George took a seat near Miss Van, and a brisk fire of conversation was soon under way between them, varied by frequent bursts of friendly laughter.
Mr. Desmond soon drew out Mr. Watson, and their talk was on stocks, bonds, and the like.
After Mrs. Watson had proved her theory of the laws of the universe, and had almost intoxicated my worthy mother-in-law with her glittering rhetoric, the Watsons took their departure. Before the others followed their example, Miss Van extended an informal invitation to us to attend a “social gathering” at her uncle’s residence the following Wednesday evening.
We went, of course, Mrs. Pinkerton, George, Bessie, and I. It was a pleasant party, and it could not have been otherwise with Miss Van as the hostess. There was a little dancing,—not enough to entitle it to be called a dancing-party; a little card-playing,—not enough to make it a card-party; and there was a vast amount of bright and pleasant conversation, but still one could not name it a converzatione. The company was remarkably good, and Miss Van’s management, although imperceptible, was so skilful that her guests found themselves at their ease, and enjoying themselves, without knowing that their pleasure was more than half due to her finesse.
George was quite a lion, and I envied his easy tact, his unconscious grace of manner, and his faculty of saying bright things without effort.
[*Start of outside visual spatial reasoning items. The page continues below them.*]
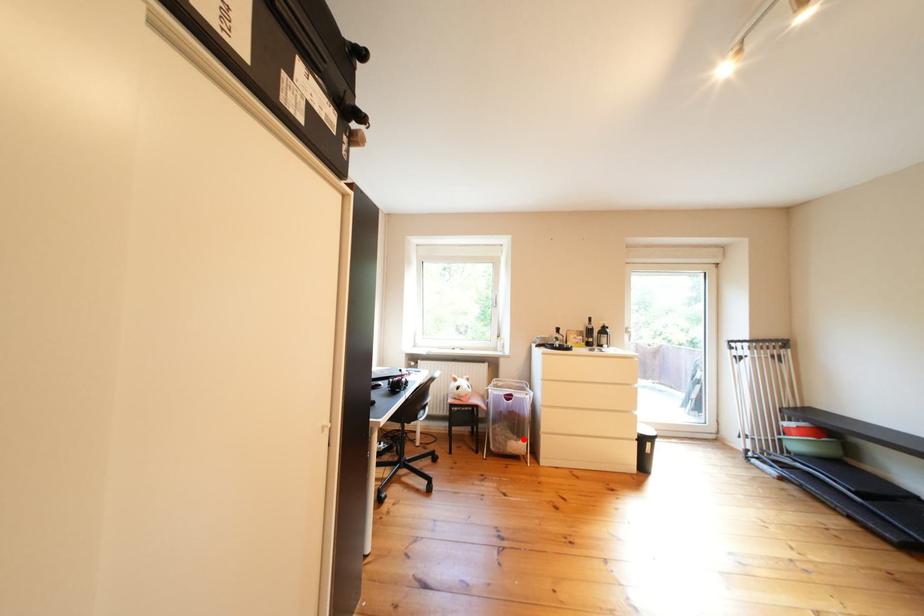
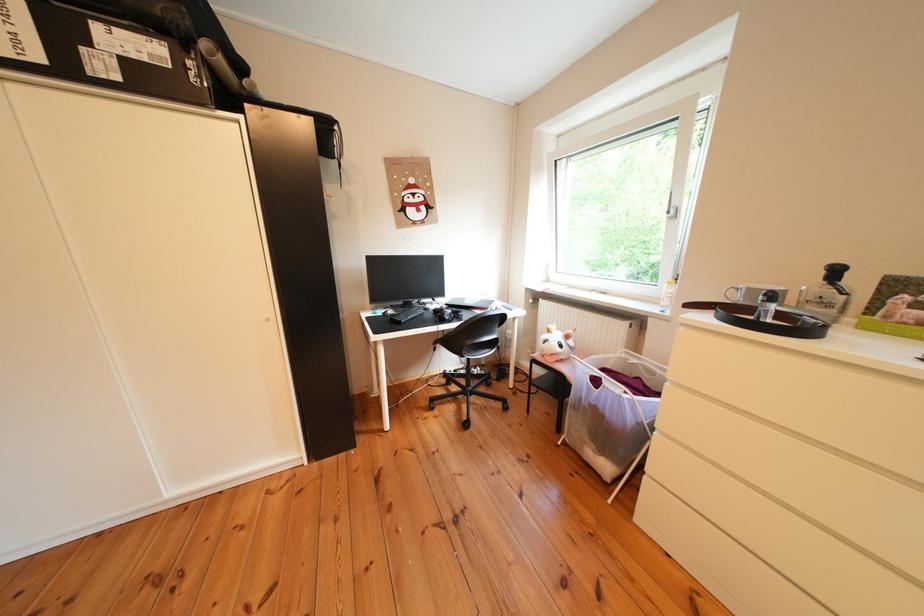
Question: I am providing you with two images of the same scene from different viewpoints. In image1, a red point is highlighted. Considering the same 3D point in image2, which of the following is correct?

Choices:
 (A) It is closer
 (B) It is farther

Answer: (A)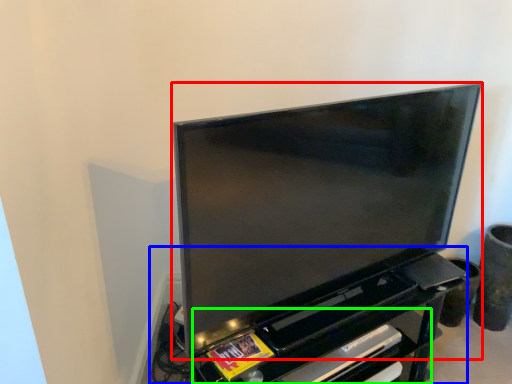
Question: Based on their relative distances, which object is nearer to television (highlighted by a red box)? Choose from entertainment center (highlighted by a blue box) and shelf (highlighted by a green box).

Choices:
 (A) entertainment center
 (B) shelf

Answer: (A)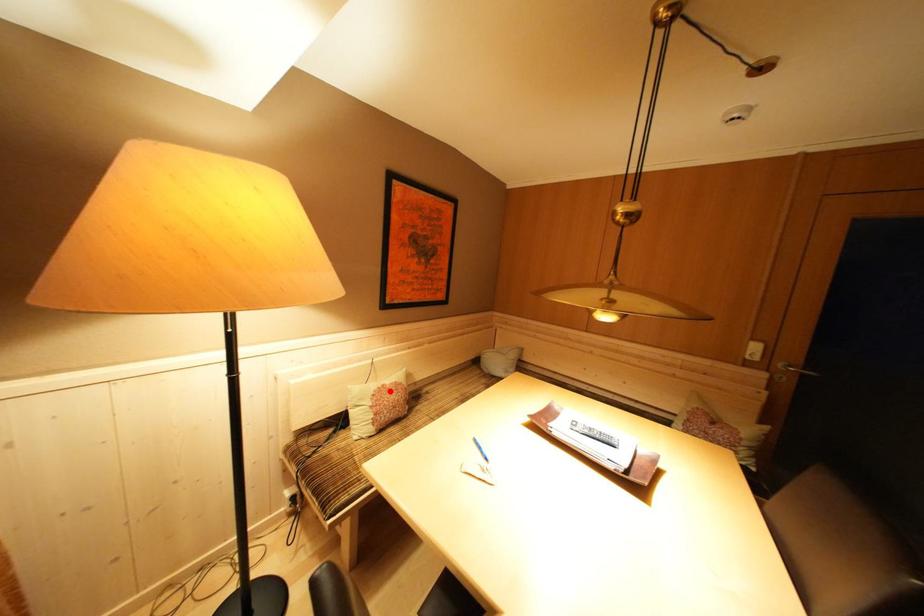
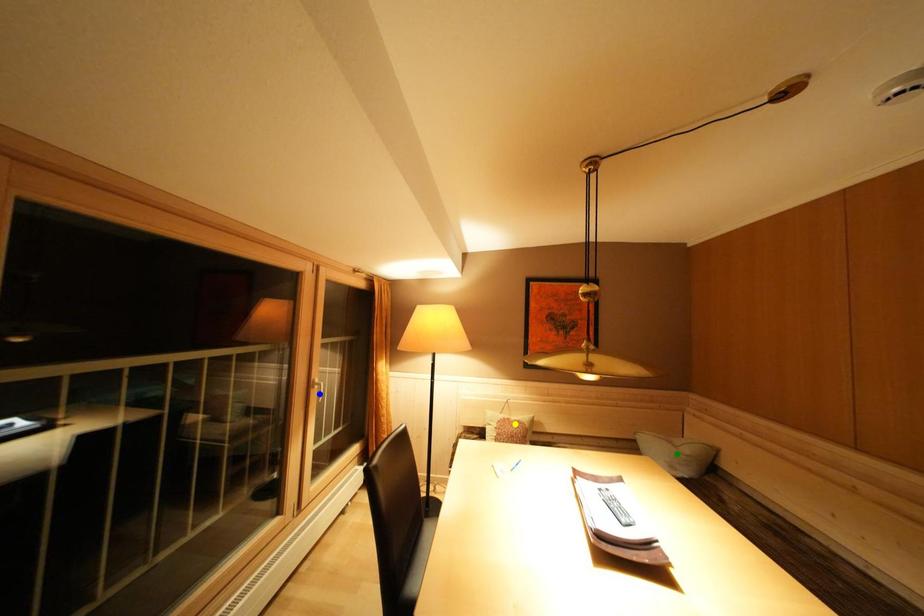
Question: I am providing you with two images of the same scene from different viewpoints. A red point is marked on the first image. You are given multiple points on the second image. Can you choose the point in image 2 that corresponds to the point in image 1?

Choices:
 (A) yellow point
 (B) blue point
 (C) green point

Answer: (A)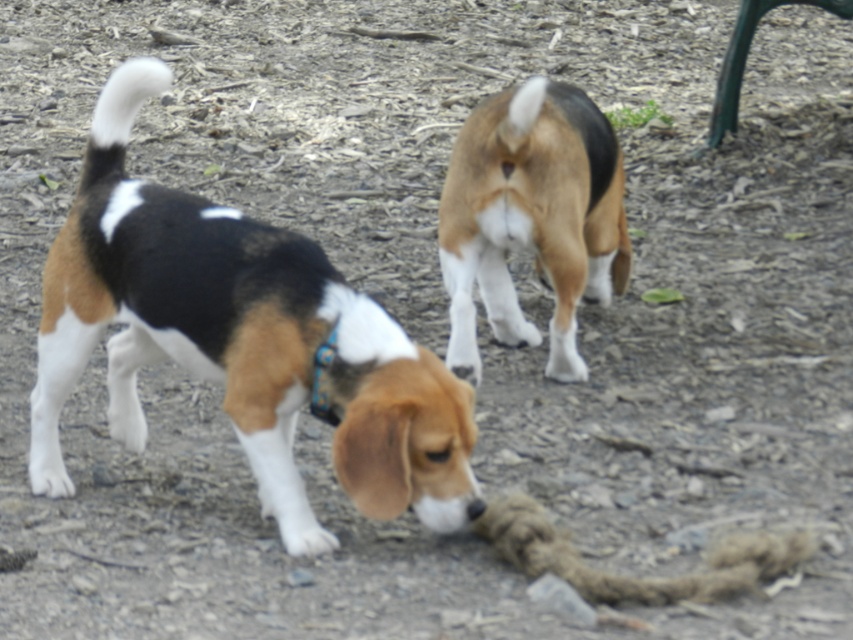
Question: Can you confirm if brown and white fur at center is bigger than blue fabric neckband at lower center?

Choices:
 (A) yes
 (B) no

Answer: (A)

Question: Which point is closer to the camera?

Choices:
 (A) (244, 236)
 (B) (328, 401)

Answer: (B)

Question: Among these objects, which one is farthest from the camera?

Choices:
 (A) blue fabric neckband at lower center
 (B) brown and white fur at center

Answer: (B)

Question: Does brown and white fur at center appear on the right side of blue fabric neckband at lower center?

Choices:
 (A) no
 (B) yes

Answer: (B)

Question: Which object is the farthest from the blue fabric neckband at lower center?

Choices:
 (A) tri-color fur beagle at lower left
 (B) brown and white fur at center

Answer: (B)

Question: Is brown and white fur at center bigger than blue fabric neckband at lower center?

Choices:
 (A) no
 (B) yes

Answer: (B)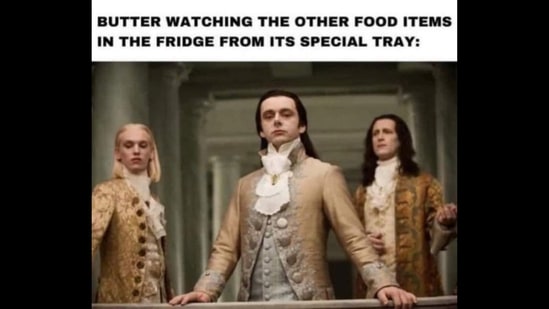
Identify the location of ceiling. 341,116, 343,139.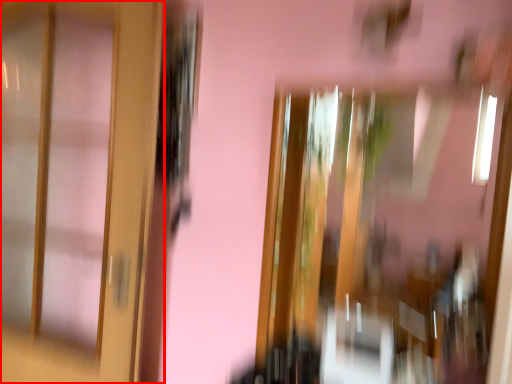
Question: From the image's perspective, what is the correct spatial relationship of door (annotated by the red box) in relation to window?

Choices:
 (A) above
 (B) below

Answer: (A)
He and Miss Van got on famously together, and she found him an efficient and trustworthy aid in her capacity as hostess.
Mrs. Pinkerton made a lovely wall-flower, and I could not refrain from a wicked chuckle when I saw her sitting on a sofa, exchanging commonplaces with a puffing dowager. Presently, however, I noticed that she had gone, and I found that Mr. Desmond had been kind enough to relieve me from the onerous duty of taking her down to supper.
I wish I had a printed bill of fare of that supper, for even George, fresh from Véfour’s and the Trois Frères Provençaux, acknowledged that it was sublime, magnificent, perfect. We men folks, in fact, talked so much about it afterwards, that Bessie rebuked us by remarking that “men didn’t care about anything so much as eating.”
As Fred Marston remarked to me, while helping himself a third time to the salad, “It’s a stunning old lay-out, isn’t it!” His wife was there, dressed “to kill,” as he himself said, and dancing with every gentleman she could decoy into asking her.
After we had come up from the supper-room, Fred Marston pulled me into a corner, and inflicted on me a volley of stinging observations about the people in the room. George, Bessie, Mrs. Pinkerton, and Miss Van were, I supposed, in one of the other rooms; I had lost sight of them.
“Old Jenks lost a cool hundred thousand fighting the tiger at Saratoga, this last summer,” said Fred. “I had it from a man who backed him. Do you know that young widow talking with him near the end of the piano? No? Why, that’s Mrs. Delascelles, and a devil of a little piece she is,—twice divorced and once widowed, and she isn’t a day over twenty-five. You ought to know her. By the way, that brother of yours is a whole team, with a bull-pup under the wagon. Does he let old Pink boss him around as she does you?”